Araştırma sonuçlarına göre; kurumsal yatırımcıların %98’i yatırım yapmayı düşündükleri şirketlerin finans dışı performansını değerlendirmeye alırken, %72’si yatırım kararlarını alırken hedeflerindeki şirketin finans dışı açıklamalarına ilişkin yapılandırılmış veya metodolojik bir değerlendirme yaptığını belirtiyor. 2018 yılında yatırımcıların %32’si bu değerlendirmeyi yaparken yapılandırılmış bir yaklaşım benimsediğini ifade ediyordu.

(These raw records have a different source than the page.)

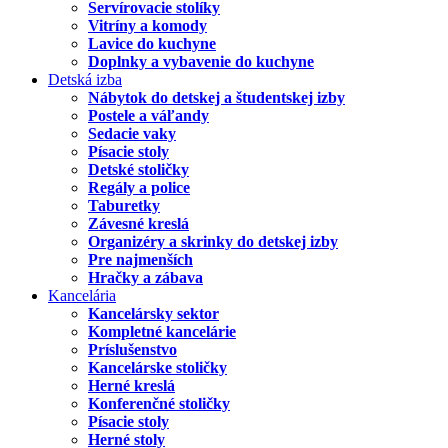
Servírovacie stolíky
Vitríny a komody
Lavice do kuchyne
Doplnky a vybavenie do kuchyne
Detská izba
Nábytok do detskej a študentskej izby
Postele a váľandy
Sedacie vaky
Písacie stoly
Detské stoličky
Regály a police
Taburetky
Závesné kreslá
Organizéry a skrinky do detskej izby
Pre najmenších
Hračky a zábava
Kancelária
Kancelársky sektor
Kompletné kancelárie
Príslušenstvo
Kancelárske stoličky
Herné kreslá
Konferenčné stoličky
Písacie stoly
Herné stoly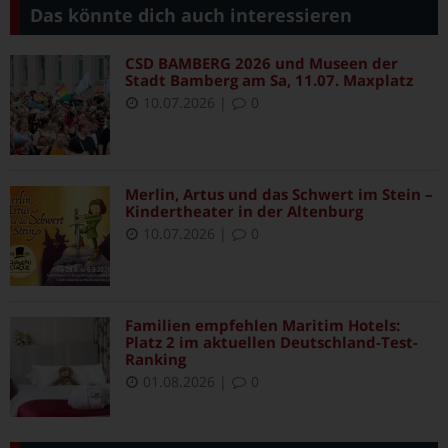
Das könnte dich auch interessieren
CSD BAMBERG 2026 und Museen der
Stadt Bamberg am Sa, 11.07. Maxplatz
10.07.2026
|
0
Merlin, Artus und das Schwert im Stein –
Kindertheater in der Altenburg
10.07.2026
|
0
Familien empfehlen Maritim Hotels:
Platz 2 im aktuellen Deutschland-Test-
Ranking
01.08.2026
|
0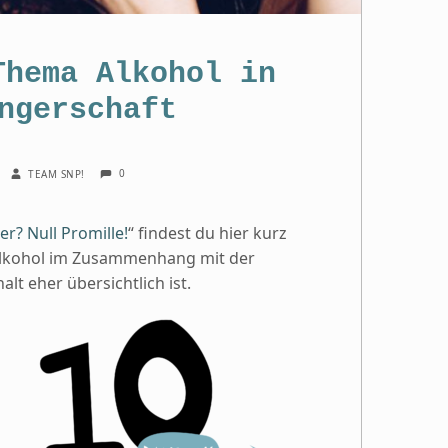
he­ma Alko­hol in
nger­schaft
COMMENTS:
WRITTEN BY:
0
TEAM SNP!
r? Null Promille!
“ findest du hier kurz
Alkohol im Zusammenhang mit der
t eher übersichtlich ist.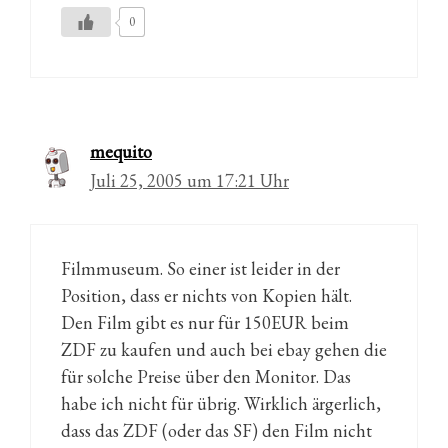
0
mequito
Juli 25, 2005 um 17:21 Uhr
Filmmuseum. So einer ist leider in der
Position, dass er nichts von Kopien hält.
Den Film gibt es nur für 150EUR beim
ZDF zu kaufen und auch bei ebay gehen die
für solche Preise über den Monitor. Das
habe ich nicht für übrig. Wirklich ärgerlich,
dass das ZDF (oder das SF) den Film nicht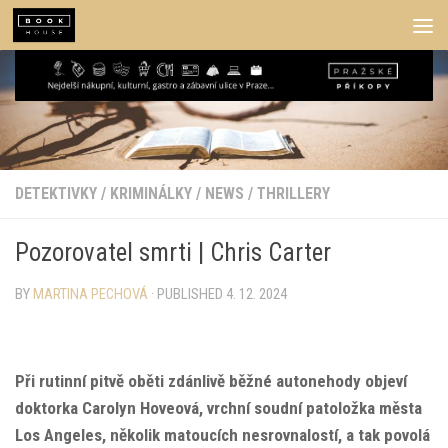
Skip to content
DETEKTIVKY
/
KRIMINÁLKY
/
NEWS
/
THRILLERY
Pozorovatel smrti | Chris Carter
BY
MARTINA PECHOVÁ
· PUBLISHED
4. 12. 2024
Při rutinní pitvě oběti zdánlivě běžné autonehody objeví
doktorka Carolyn Hoveová, vrchní soudní patoložka města
Los Angeles, několik matoucích nesrovnalostí, a tak povolá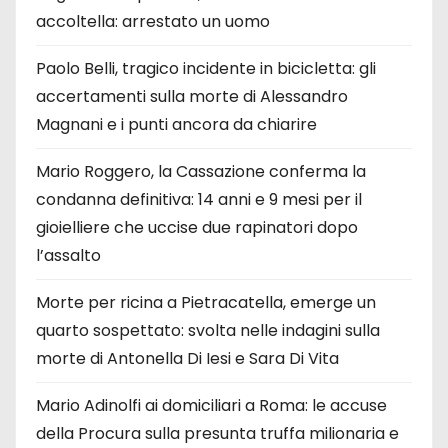
accoltella: arrestato un uomo
Paolo Belli, tragico incidente in bicicletta: gli
accertamenti sulla morte di Alessandro
Magnani e i punti ancora da chiarire
Mario Roggero, la Cassazione conferma la
condanna definitiva: 14 anni e 9 mesi per il
gioielliere che uccise due rapinatori dopo
l’assalto
Morte per ricina a Pietracatella, emerge un
quarto sospettato: svolta nelle indagini sulla
morte di Antonella Di Iesi e Sara Di Vita
Mario Adinolfi ai domiciliari a Roma: le accuse
della Procura sulla presunta truffa milionaria e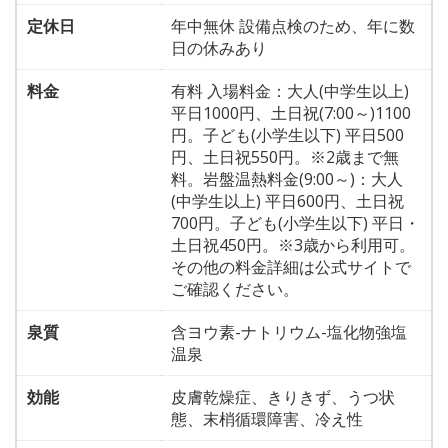
定休日
年中無休 設備点検のため、年に数
日の休みあり
料金
有料 入場料金：大人(中学生以上)
平日1000円、土日祝(7:00～)1100
円。子ども(小学生以下) 平日500
円、土日祝550円。※2歳まで無
料。岩盤温熱料金(9:00～)：大人
(中学生以上) 平日600円、土日祝
700円。子ども(小学生以下) 平日・
土日祝450円。※3歳から利用可。
その他の料金詳細は公式サイトで
ご確認ください。
泉質
含ヨウ素-ナトリウム-塩化物強塩
温泉
効能
皮膚乾燥症、きりきず、うつ状
態、末梢循環障害、冷え性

Bununla birlikte yatırımcıların %91’i çevresel, sosyal ve yönetişim (ESG) konularının son bir yılda aldıkları yatırım kararlarında çok önemli bir rol oynadığını belirtiyor. 2018 yılında yatırımcıların %43’ü sıklıkla ve %34’ü zaman zaman finans dışı bilgilerin yatırım kararlarını etkilediğini dile getiriyordu.
Araştırma, iklim değişikliğinin yatırımcıların karar verme süreçlerinde önemli bir yer tuttuğuna işaret ediyor. Yatırımcıların %73’ü varlık dağılımı ve varlık seçimi kararlarında iklim değişikliğinin fiziksel risklerini değerlendirdiklerini ifade ediyor.

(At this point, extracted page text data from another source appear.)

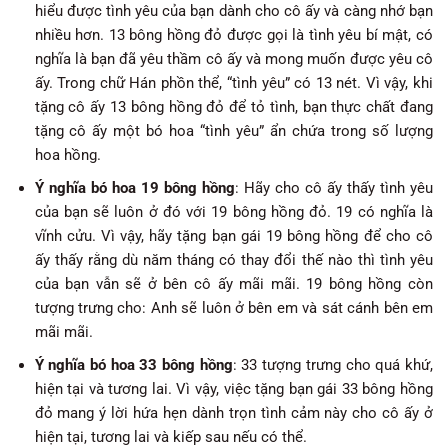
hiểu được tình yêu của bạn dành cho cô ấy và càng nhớ bạn
nhiều hơn. 13 bông hồng đỏ được gọi là tình yêu bí mật, có
nghĩa là bạn đã yêu thầm cô ấy và mong muốn được yêu cô
ấy. Trong chữ Hán phồn thể, “tình yêu” có 13 nét. Vì vậy, khi
tặng cô ấy 13 bông hồng đỏ để tỏ tình, bạn thực chất đang
tặng cô ấy một bó hoa “tình yêu” ẩn chứa trong số lượng
hoa hồng.
Ý nghĩa bó hoa 19 bông hồng
: Hãy cho cô ấy thấy tình yêu
của bạn sẽ luôn ở đó với 19 bông hồng đỏ. 19 có nghĩa là
vĩnh cửu. Vì vậy, hãy tặng bạn gái 19 bông hồng để cho cô
ấy thấy rằng dù năm tháng có thay đổi thế nào thì tình yêu
của bạn vẫn sẽ ở bên cô ấy mãi mãi. 19 bông hồng còn
tượng trưng cho: Anh sẽ luôn ở bên em và sát cánh bên em
mãi mãi.
Ý nghĩa bó hoa 33 bông hồng
: 33 tượng trưng cho quá khứ,
hiện tại và tương lai. Vì vậy, việc tặng bạn gái 33 bông hồng
đỏ mang ý lời hứa hẹn dành trọn tình cảm này cho cô ấy ở
hiện tại, tương lai và kiếp sau nếu có thể.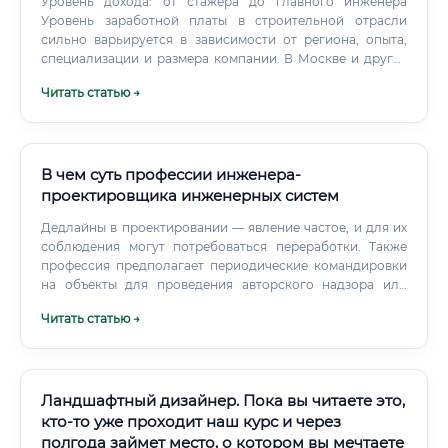
Уровень дохода: от стажера до главного инженера
Уровень заработной платы в строительной отрасли
сильно варьируется в зависимости от региона, опыта,
специализации и размера компании. В Москве и других
крупных городах-миллионниках зарплаты традиционно
Читать статью →
на 20-40% выше, чем в среднем по стране. Наибольшие
доходы — в нефтегазовом секторе и при строительстве
уникальных и технически сложных объектов.
В чем суть профессии инженера-
проектировщика инженерных систем
Дедлайны в проектировании — явление частое, и для их
соблюдения могут потребоваться переработки. Также
профессия предполагает периодические командировки
на объекты для проведения авторского надзора или
сбора исходных данных, хотя их частота сильно зависит
Читать статью →
от компании и конкретного проекта. Уровень заработной
платы: от стажера до ведущего специалиста Заработная
плата инженера-проектировщика напрямую зависит от
его опыта, квалификации, региона работы и размера
компании.
Ландшафтный дизайнер. Пока вы читаете это,
кто-то уже проходит наш курс и через
полгода займет место, о котором вы мечтаете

Yatırımcı ekonomik toparlanmayı destekleme odaklı hareket ediyor
Pandeminin etkisiyle sermaye piyasalarının yeniden şekillendiğini belirten EY Türkiye İklim Değişikliği ve Sürdürülebilirlik Hizmetleri Lideri Zeynep Okuyan konu ile ilgili şu değerlendirmede bulundu: “Kurumsal yatırımcıların sermaye dağılımında ekonomik toparlanmayı destekleme hedefli hareket ettiklerini görüyoruz. Kısa vadeli performans modelleri yerine uzun vadeli değere odaklandıklarını ve bu çerçevede şirketlerin performanslarını değerlendirmede ESG faktörlerine daha fazla başvurduklarını gözlemliyoruz.”

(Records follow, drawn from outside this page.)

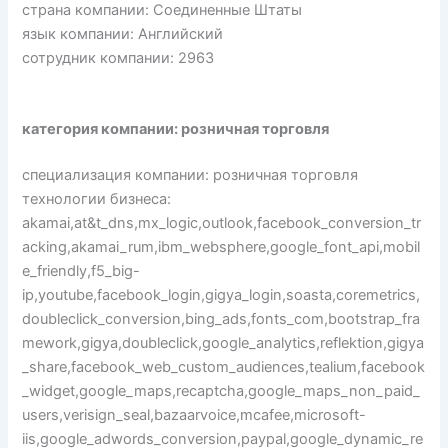
страна компании: Соединенные Штаты
язык компании: Английский
сотрудник компании: 2963
категория компании: розничная торговля
специализация компании: розничная торговля
технологии бизнеса:
akamai,at&t_dns,mx_logic,outlook,facebook_conversion_tr
acking,akamai_rum,ibm_websphere,google_font_api,mobil
e_friendly,f5_big-
ip,youtube,facebook_login,gigya_login,soasta,coremetrics,
doubleclick_conversion,bing_ads,fonts_com,bootstrap_fra
mework,gigya,doubleclick,google_analytics,reflektion,gigya
_share,facebook_web_custom_audiences,tealium,facebook
_widget,google_maps,recaptcha,google_maps_non_paid_
users,verisign_seal,bazaarvoice,mcafee,microsoft-
iis,google_adwords_conversion,paypal,google_dynamic_re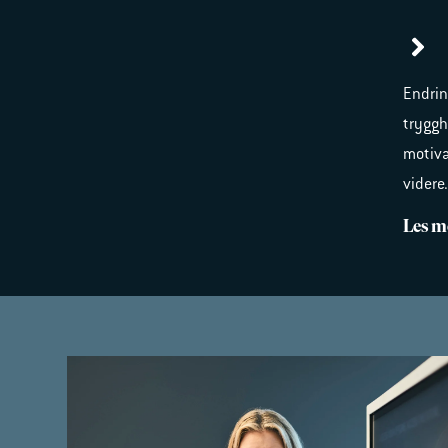
Endrin
trygghe
motiva
videre
Les m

ESG performansına yönelik bağımsız inceleme talep ediliyor
Araştırma, yatırımcıların şirketlerin ESG performansı konusunda bağımsız değerlendirme yapılmasına yönelik taleplerinin arttığını gösteriyor. Araştırmaya katılan yatırımcıların %75’i kuruluşların iklim değişikliği risklerine karşı yaptıkları planların incelenmesinin değer taşıdığını ifade ediyor. Yatırımcıların %82’si aynı zamanda şirketlerin yeşil yatırım konusundaki açıklamalarına yönelik bağımsız bir değerlendirmenin faydalı olduğunu belirtiyor.
“Sürdürülebilirliğin güçlendirilmesi uzun vadeli başarı getirir”
“ESG performansı raporlanmaları genel olarak finansal raporlamalardaki gibi titiz kontrollerden geçmiyor” diyen Zeynep Okuyan, “Bunun bir sonucu olarak yatırımcılar ve kurumlar finans dışı raporlamanın doğruluğunu ve güvenirliğini garanti edemiyor. Etkin yönetişim uygulamaları hayata geçirilmesi ve finans dışı süreçlere ilişkin güvence sağlanması güven inşa edilmesine ve şeffaflığın artırılmasına yardımcı olacaktır. Araştırmamızın sonuçları yatırımcıların çevre ve iklim değişikliği risklerine çok daha fazla önem atfettiğini ortaya koyuyor. Sürdürülebilirlik fonksiyonlarını güçlendirmeye odaklanan şirketlerin Covid-19 pandemisinin yarattığı olumsuz koşulların üstesinden geleceklerini ve uzun vadeli değer yaratmada başarılı olacaklarını düşünüyoruz” değerlendirmesini yaptı.